▶ _TEKS YANG DIBERIKAN_:
Mengenal Hermeneutika
Hermeneutika, dalam pengertian yang paling sederhana, adalah suatu metode yang digunakan untuk menafsirkan simbol-simbol, terutama teks, atau segala sesuatu yang dapat diperlakukan sebagai teks. Tujuan utama dari hermeneutika adalah untuk menemukan makna yang tersembunyi di dalam simbol-simbol tersebut. Metode ini menuntut kemampuan untuk memahami peristiwa atau gagasan yang terjadi di masa lalu, yang mungkin tidak dialami secara langsung oleh penafsir, dan kemudian menghubungkannya dengan konteks yang ada di masa kini.
Kata "hermeneutika" sendiri berasal dari bahasa Yunani, yaitu "hermeneuein," yang berarti "menafsirkan." Dari akar kata ini juga muncul istilah hermeneia, yang mengandung makna "penafsiran" atau "interpretasi," serta hermeneutes, yang merujuk pada individu yang melakukan penafsiran. Istilah ini sering kali dikaitkan dengan dewa Hermes dalam mitologi Yunani. Hermes memiliki peran penting sebagai utusan para dewa, bertugas untuk menyampaikan pesan-pesan dewa tersebut kepada manusia. Perannya tidak hanya sebatas sebagai pembawa pesan, tetapi juga sebagai penafsir yang memastikan bahwa pesan-pesan dari dewa dapat dipahami dengan baik oleh umat manusia.
Menarik untuk dicatat bahwa terdapat perbedaan antara istilah "hermeneutic" (tanpa huruf "s") dan "hermeneutics" (dengan huruf "s"). Hermeneutic adalah kata sifat yang menggambarkan sifat penafsiran, sedangkan hermeneutics adalah kata benda yang mengandung tiga makna utama yang berbeda. Pertama, hermeneutics sebagai ilmu penafsiran, kedua, sebagai ilmu untuk memahami maksud yang terkandung dalam kata-kata atau ungkapan yang dihasilkan oleh penulis, dan ketiga, sebagai penafsiran yang khusus berkaitan dengan kitab suci.
Lebih lanjut, hermeneutika juga sering dipahami sebagai "proses yang mengubah sesuatu atau situasi dari ketidaktahuan menjadi pengetahuan dan pemahaman." Definisi ini umumnya disepakati oleh banyak kalangan, namun jika kita teliti lebih dalam, hermeneutika dapat diartikan sebagai tiga hal yang saling terkait.

▶ _KETENTUAN TUGAS_:
Salin kata demi kata bagian teks tentang hermeneutika di atas yang terletak antara "Lebih lanjut, hermeneutika" dan "yang saling terkait.", termasuk kedua batas itu.

▶ _BAHAN YANG DIBERIKAN_:
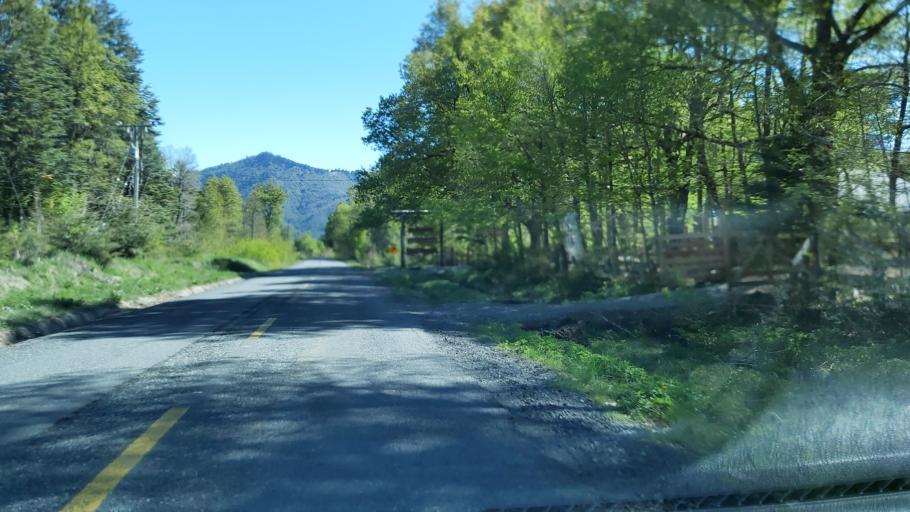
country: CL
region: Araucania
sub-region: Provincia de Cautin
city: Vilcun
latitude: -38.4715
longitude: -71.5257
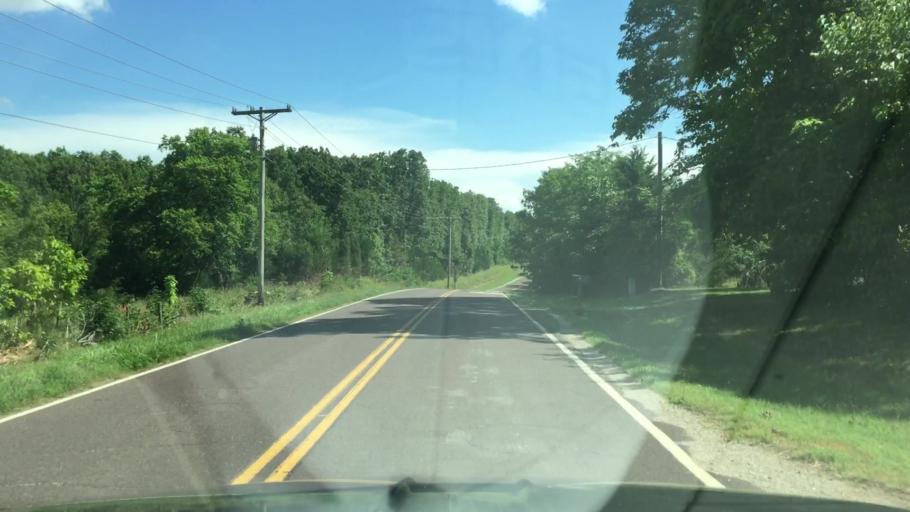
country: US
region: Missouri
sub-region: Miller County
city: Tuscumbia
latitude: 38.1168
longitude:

▶ _HASIL TUGAS_:
Lebih lanjut, hermeneutika juga sering dipahami sebagai "proses yang mengubah sesuatu atau situasi dari ketidaktahuan menjadi pengetahuan dan pemahaman." Definisi ini umumnya disepakati oleh banyak kalangan, namun jika kita teliti lebih dalam, hermeneutika dapat diartikan sebagai tiga hal yang saling terkait.